Mire
Mire
I look around as the seconds slow down and the smiles flash by,
My face remains blank, my mind pensive,
All those doleful faces mock me and they push me to lie.
I don't know how much longer I can pretend, what I have to alter inside to survive,
My facade crumbles at times, my true complexion revealed,
The depth of my pain is something in which no can dive.
You. You caused this. Every bad thing ever,
My insecurities, my self-hatred, my misery,
When was the last you cared? The answer is never.
My mind seems to slowly slip from my grasp,
There is a veil between love and hate,
When will you let go of your suffocating clasp?
Your presence fills me with a familiar sense of dread,
I can't think straight though you force me to,
Whenever I express myself, you say, "Careful how you tread."
Do you have a heart? I ask myself sometimes,
Your malicious thoughts are something unexpected,
I can't see through the world through your blinds.
It's like a bullfight, two opinions
clashing, legs dancing, air filled with dust,
The only difference is you get to cheat and bribe the matador,
Have you not a conscience, no love for anyone, no trust?
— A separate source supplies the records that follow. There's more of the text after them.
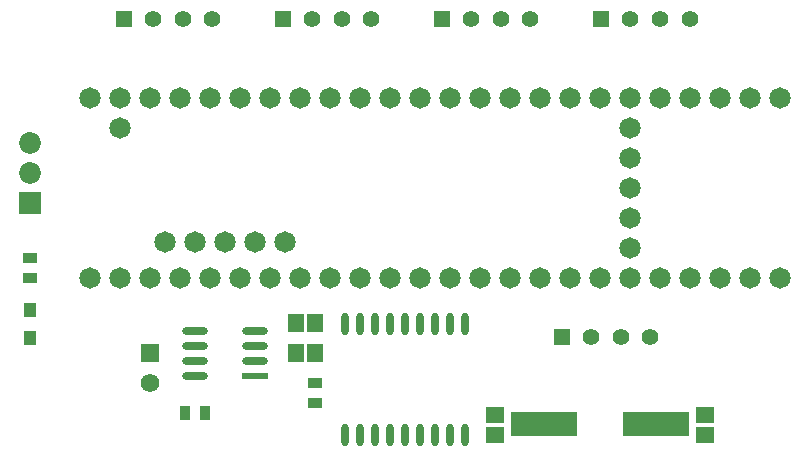
<source format=gts>
G04*
G04 #@! TF.GenerationSoftware,Altium Limited,Altium Designer,22.10.1 (41)*
G04*
G04 Layer_Color=8388736*
%FSLAX44Y44*%
%MOMM*%
G71*
G04*
G04 #@! TF.SameCoordinates,0536D981-BEB6-4F1E-8F52-2FA45D902929*
G04*
G04*
G04 #@! TF.FilePolarity,Negative*
G04*
G01*
G75*
G04:AMPARAMS|DCode=15|XSize=1.9mm|YSize=0.6mm|CornerRadius=0.3mm|HoleSize=0mm|Usage=FLASHONLY|Rotation=90.000|XOffset=0mm|YOffset=0mm|HoleType=Round|Shape=RoundedRectangle|*
%AMROUNDEDRECTD15*
21,1,1.9000,0.0000,0,0,90.0*
21,1,1.3000,0.6000,0,0,90.0*
1,1,0.6000,0.0000,0.6500*
1,1,0.6000,0.0000,-0.6500*
1,1,0.6000,0.0000,-0.6500*
1,1,0.6000,0.0000,0.6500*
%
%ADD15ROUNDEDRECTD15*%
%ADD17R,1.3082X0.8065*%
%ADD18R,2.2044X0.6080*%
G04:AMPARAMS|DCode=19|XSize=2.2044mm|YSize=0.608mm|CornerRadius=0.304mm|HoleSize=0mm|Usage=FLASHONLY|Rotation=180.000|XOffset=0mm|YOffset=0mm|HoleType=Round|Shape=RoundedRectangle|*
%AMROUNDEDRECTD19*
21,1,2.2044,0.0000,0,0,180.0*
21,1,1.5965,0.6080,0,0,180.0*
1,1,0.6080,-0.7982,0.0000*
1,1,0.6080,0.7982,0.0000*
1,1,0.6080,0.7982,0.0000*
1,1,0.6080,-0.7982,0.0000*
%
%ADD19ROUNDEDRECTD19*%
%ADD20R,0.8065X1.3082*%
%ADD22R,1.1000X1.2500*%
%ADD23R,5.6500X2.1500*%
%ADD24R,1.4000X1.6000*%
%ADD25R,1.6000X1.4000*%
%ADD26C,1.4000*%
%ADD27R,1.4000X1.4000*%
%ADD28C,0.1500*%
%ADD29R,1.5700X1.5700*%
%ADD30C,1.5700*%
%ADD31R,1.8500X1.8500*%
%ADD32C,1.8500*%
%ADD33C,1.8150*%
D15*
X304800Y21580D02*
D03*
X317500D02*
D03*
X330200D02*
D03*
X342900D02*
D03*
X355600D02*
D03*
X368300D02*
D03*
X381000D02*
D03*
X393700D02*
D03*
X406400D02*
D03*
Y115580D02*
D03*
X393700D02*
D03*
X381000D02*
D03*
X368300D02*
D03*
X355600D02*
D03*
X342900D02*
D03*
X330200D02*
D03*
X317500D02*
D03*
X304800D02*
D03*
D17*
X279400Y48483D02*
D03*
Y65500D02*
D03*
X38100Y171417D02*
D03*
Y154400D02*
D03*
D18*
X228709Y71850D02*
D03*
D19*
Y84550D02*
D03*
Y97250D02*
D03*
Y109950D02*
D03*
X177691D02*
D03*
Y97250D02*
D03*
Y84550D02*
D03*
Y71850D02*
D03*
D20*
X186308Y40100D02*
D03*
X169291D02*
D03*
D22*
X38100Y127100D02*
D03*
Y103600D02*
D03*
D23*
X473200Y30480D02*
D03*
X568200D02*
D03*
D24*
X262900Y116300D02*
D03*
X279400D02*
D03*
X262900Y90900D02*
D03*
X279400D02*
D03*
D25*
X609600Y21600D02*
D03*
Y38100D02*
D03*
X431800Y21600D02*
D03*
Y38100D02*
D03*
D26*
X596300Y373550D02*
D03*
X571300D02*
D03*
X546300D02*
D03*
X563080Y104140D02*
D03*
X538080D02*
D03*
X513080D02*
D03*
X192240Y373380D02*
D03*
X167240D02*
D03*
X142240D02*
D03*
X461480D02*
D03*
X436480D02*
D03*
X411480D02*
D03*
X326860D02*
D03*
X301860D02*
D03*
X276860D02*
D03*
D27*
X521300Y373550D02*
D03*
X488080Y104140D02*
D03*
X117240Y373380D02*
D03*
X386480D02*
D03*
X251860D02*
D03*
D28*
X660400Y50800D02*
D03*
X50800D02*
D03*
Y368300D02*
D03*
X660400D02*
D03*
D29*
X139700Y90900D02*
D03*
D30*
Y65500D02*
D03*
D31*
X38100Y217900D02*
D03*
D32*
Y243300D02*
D03*
Y268700D02*
D03*
D33*
X139700Y154400D02*
D03*
X165100D02*
D03*
X190500D02*
D03*
X215900D02*
D03*
X241300D02*
D03*
X266700D02*
D03*
X292100D02*
D03*
X317500D02*
D03*
X342900D02*
D03*
X368300D02*
D03*
X393700D02*
D03*
X419100D02*
D03*
Y306800D02*
D03*
X393700D02*
D03*
X368300D02*
D03*
X342900D02*
D03*
X317500D02*
D03*
X292100D02*
D03*
X266700D02*
D03*
X241300D02*
D03*
X215900D02*
D03*
X190500D02*
D03*
X165100D02*
D03*
X469900Y154400D02*
D03*
X495300D02*
D03*
X520700D02*
D03*
X546100D02*
D03*
X571500D02*
D03*
X596900D02*
D03*
X622300D02*
D03*
X647700D02*
D03*
X673100D02*
D03*
Y306800D02*
D03*
X647700D02*
D03*
X622300D02*
D03*
X596900D02*
D03*
X571500D02*
D03*
X546100D02*
D03*
X520700D02*
D03*
X495300D02*
D03*
X469900D02*
D03*
X444500Y154400D02*
D03*
X546100Y179800D02*
D03*
Y205200D02*
D03*
Y230600D02*
D03*
Y256000D02*
D03*
Y281400D02*
D03*
X254000Y184900D02*
D03*
X228600D02*
D03*
X203200D02*
D03*
X177800D02*
D03*
X152400D02*
D03*
X139700Y306800D02*
D03*
X88900D02*
D03*
X114300Y154400D02*
D03*
Y281400D02*
D03*
X444500Y306800D02*
D03*
X114300D02*
D03*
X88900Y154400D02*
D03*
M02*

</source>
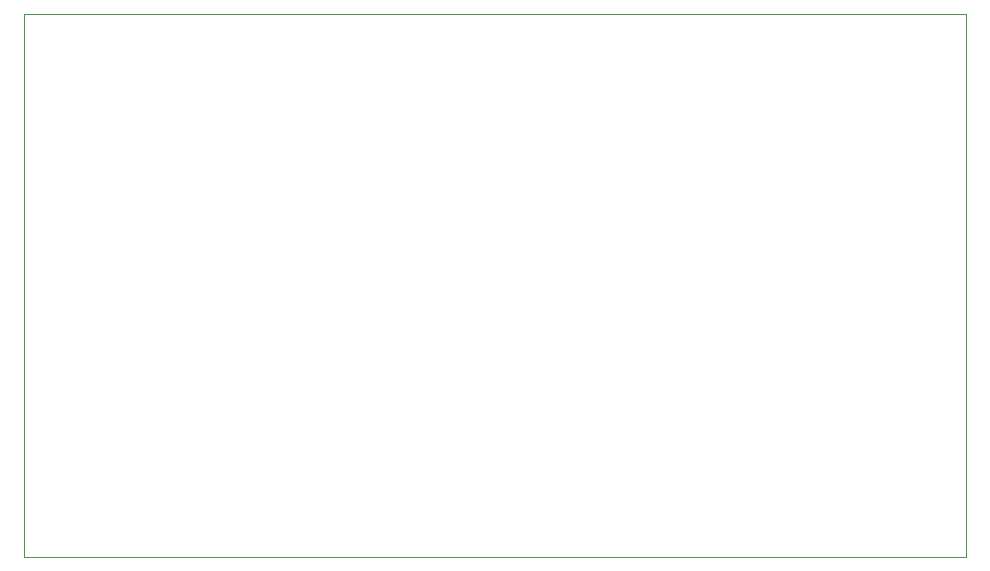
<source format=gbr>
%TF.GenerationSoftware,KiCad,Pcbnew,7.0.2*%
%TF.CreationDate,2023-06-14T22:38:02-04:00*%
%TF.ProjectId,WeatherPill,57656174-6865-4725-9069-6c6c2e6b6963,rev?*%
%TF.SameCoordinates,Original*%
%TF.FileFunction,Profile,NP*%
%FSLAX46Y46*%
G04 Gerber Fmt 4.6, Leading zero omitted, Abs format (unit mm)*
G04 Created by KiCad (PCBNEW 7.0.2) date 2023-06-14 22:38:02*
%MOMM*%
%LPD*%
G01*
G04 APERTURE LIST*
%TA.AperFunction,Profile*%
%ADD10C,0.100000*%
%TD*%
G04 APERTURE END LIST*
D10*
X49784000Y-130810000D02*
X129540000Y-130810000D01*
X129540000Y-176784000D01*
X49784000Y-176784000D01*
X49784000Y-130810000D01*
M02*

</source>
My glass heart breaks to two over and over again with every threat,
Every hateful gaze pushes the shards deeper through,
Why do you treat me so? To what do I owe you this debt?
My eyes burn before you, yet you are unfazed,
Except for the occasional sympathy and counsel you give me,
You should know, I'm not ignorant; I can sense the venom with which your words are laced.
My unsound mind is filled with mixed sentiments for you,
But one thing is for sure, anger stands out,
You offer not one apology and refuse to be held accountable. What do I do?
You hold no remorse and no memory,
For whatever wrong I've done, I am sorry,
I'll be the bigger person and give you my apology.
In the face of time, I know I'll win,
For now, I'll bear with you as long as I have to,
For there is no Heaven for the pure and no Hell for your sin.